The Actor Sobers Up
It's no accident the other
slowed down time to teach me
to pronounce "mischievous" properly:
On a stage wine built, played teacher
and sister, goddess, killer, all the roles.
Guilt inspires actors with miraculous flair,
exhausts their immunities as if the audience cares.
But empty houses make brilliance droll,
so I leave the unacted sonnets on their knees
lonely as drunks who live in dry counties
and can't drive to lull their disease.
The midsummer show closes, leaves
enough fumes to brave the last block.
Now home, my key won't fit the lock.
The Brooding Mother
Let the noise in your head surface if it can.
The tongue and teeth suffer each syllable
as anger raises the voltage in decibels—
Your boy dirtied your ears, claiming he's a man.
Nothing unusual. . . Your father did it,
husband too. All men fall
into the bed of a slut, led by their balls.
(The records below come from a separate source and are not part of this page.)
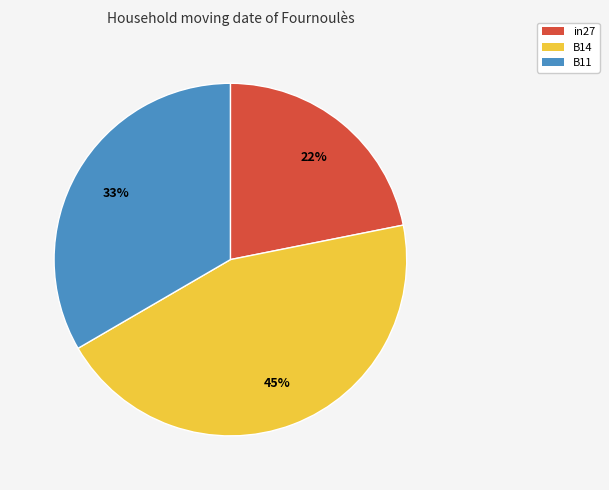

To the nearest percent, what is the combined percentage of B14 and in27?

67%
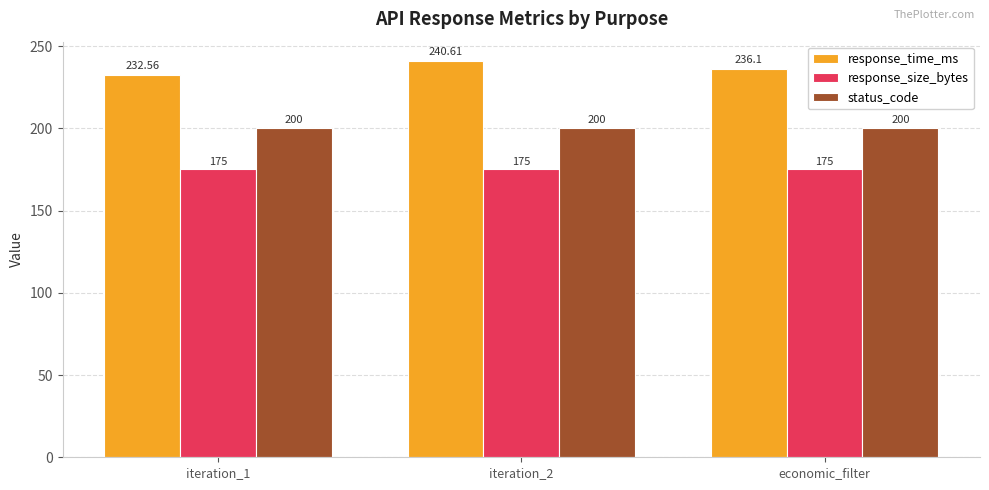

What are all the series names shown in the legend?

response_time_ms, response_size_bytes, status_code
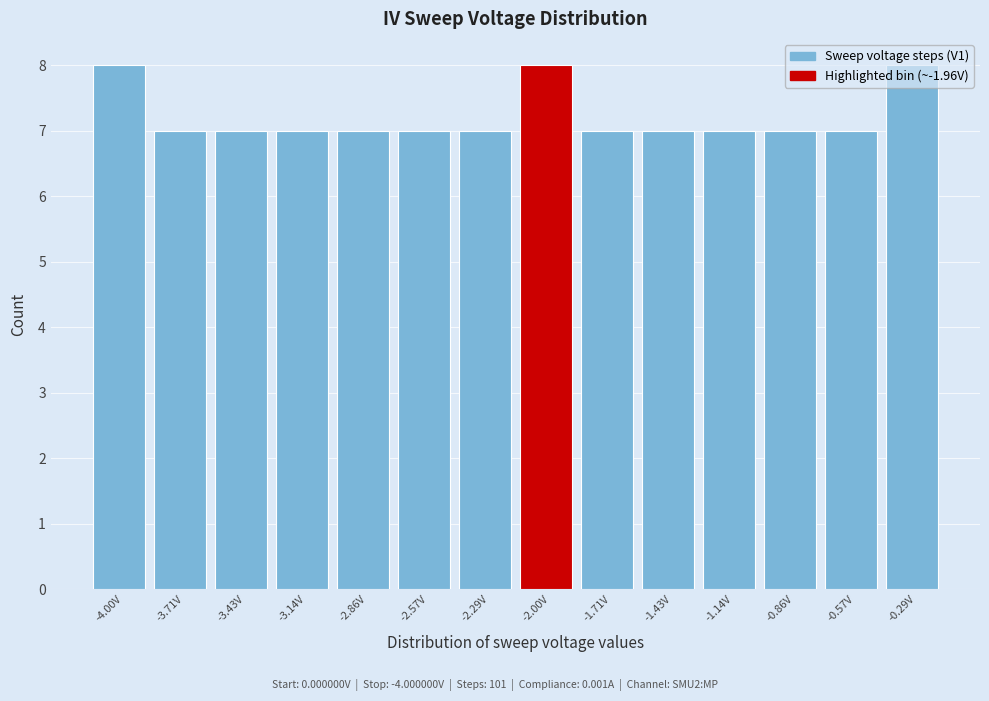

What is the label of the 1st bar from the left?

-4.00V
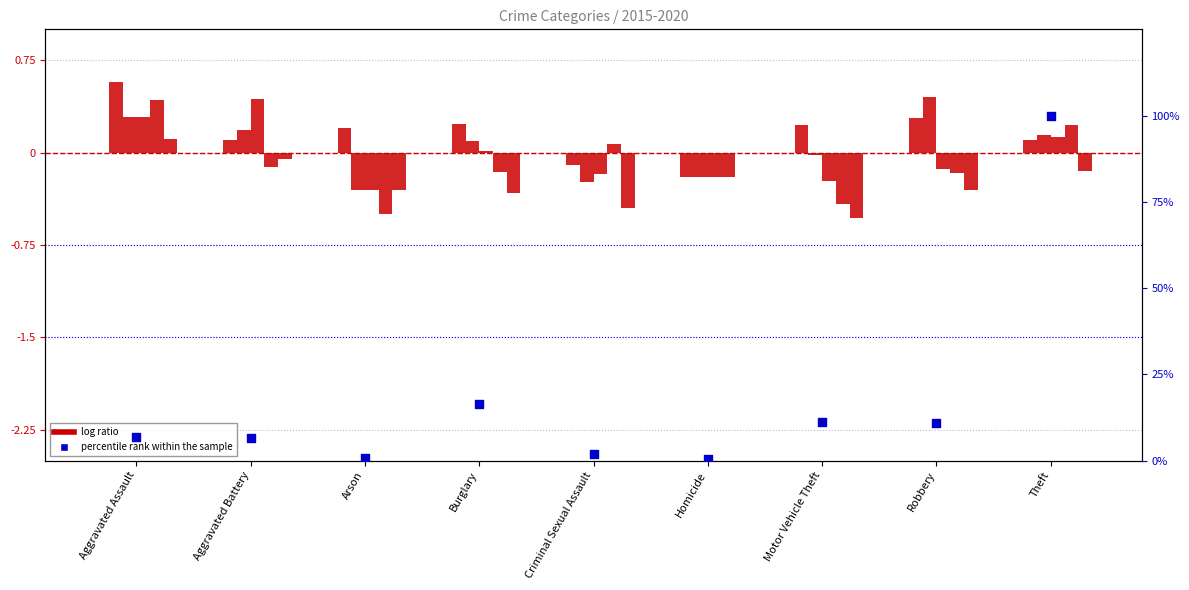

Between Arson and Aggravated Battery, which is larger?

Aggravated Battery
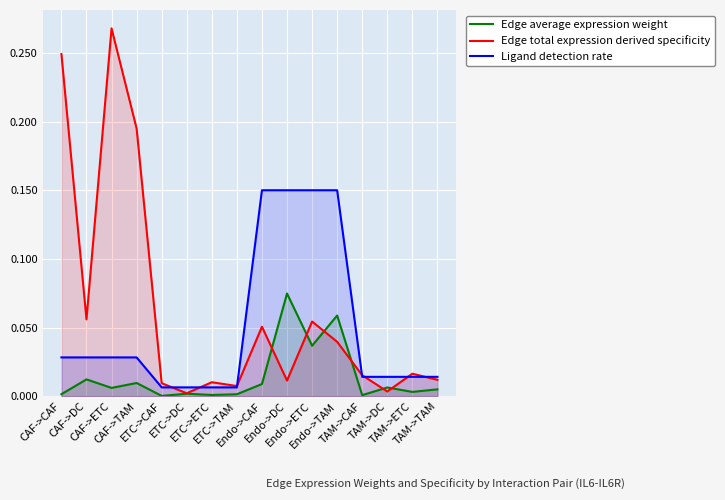

What are all the series names shown in the legend?

Edge average expression weight, Edge total expression derived specificity, Ligand detection rate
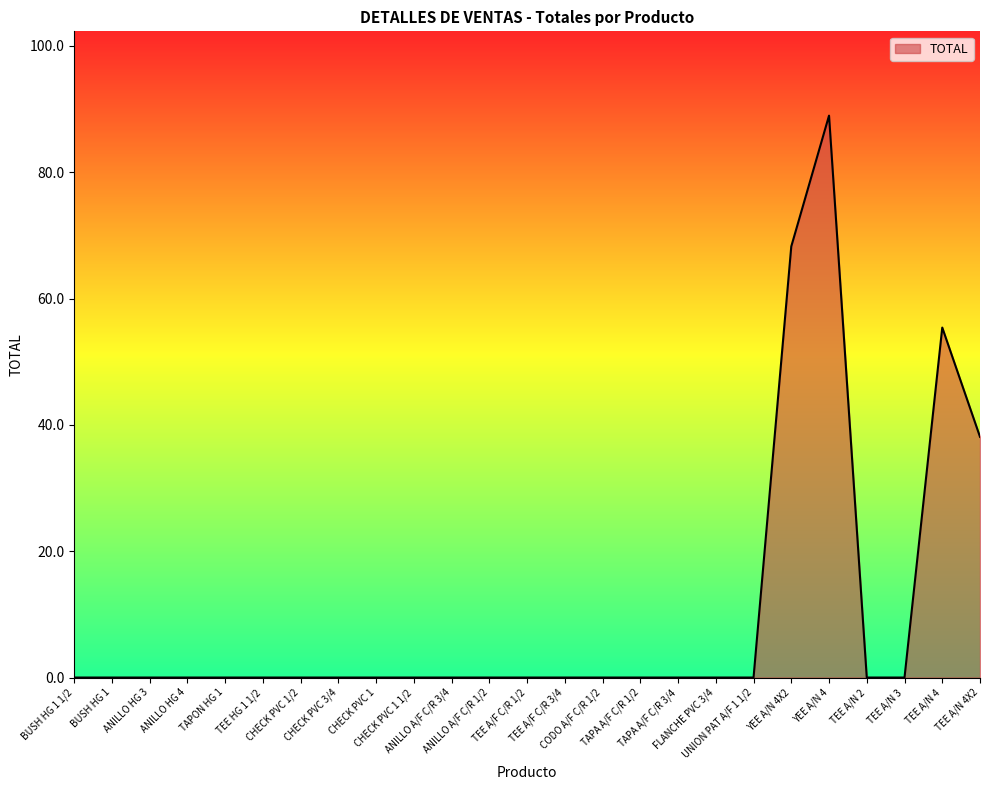

What position from the right is CHECK PVC 1 1/2?

16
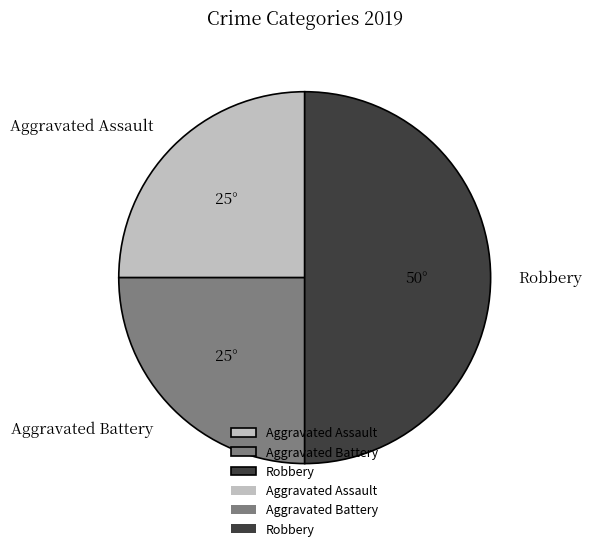

Which slice is the largest?

Robbery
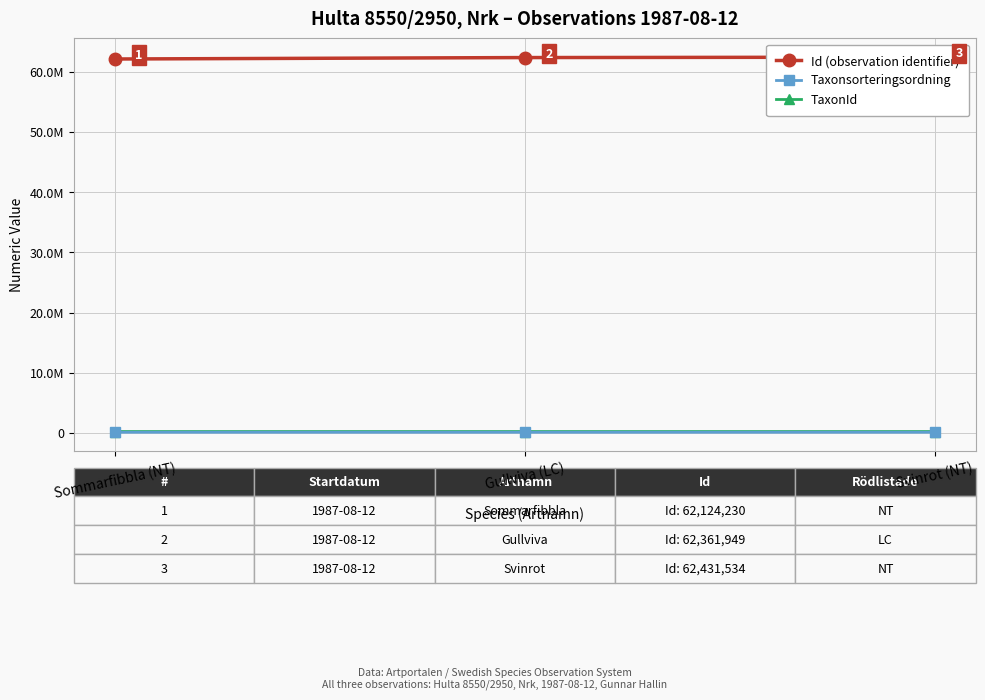

Does the chart display data point markers on the line(s)?

Yes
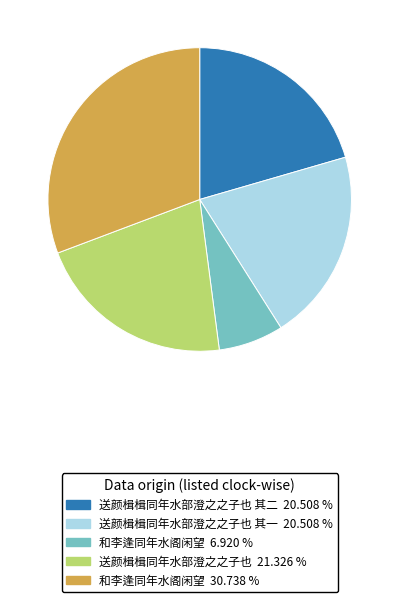

Is there any slice that represents more than half of the pie?

No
Even your son, that little shit!
Lie. Throw him in a black hole
where the memory of home becomes grace.
Tell him the music he hears is real
and ignoring it shows a weakness of soul.
Let his actions smash him in the face.
Let him feed the whore his daughter's meal.
A Little Light Music
We provide the bass, blend the limit
of our bodies against the sweep of the Mississippi.
A deep hum, too pure a harmony
to keep from the other two of the quartet,
our spouses. A barge parts the river,
muting the scratchy tenor of a naked boy
balanced on the train bridge. He flails his joy
in luminous voice, then dives in cold water
until the phrase breaks into splash.
We decide not to call the police.
I reach to caress the wing of a moth in flight.
She spirals, the conductor gestures the crash
of cymbals, floats to the floor in exhausted release,
too flushed by song to remain upright.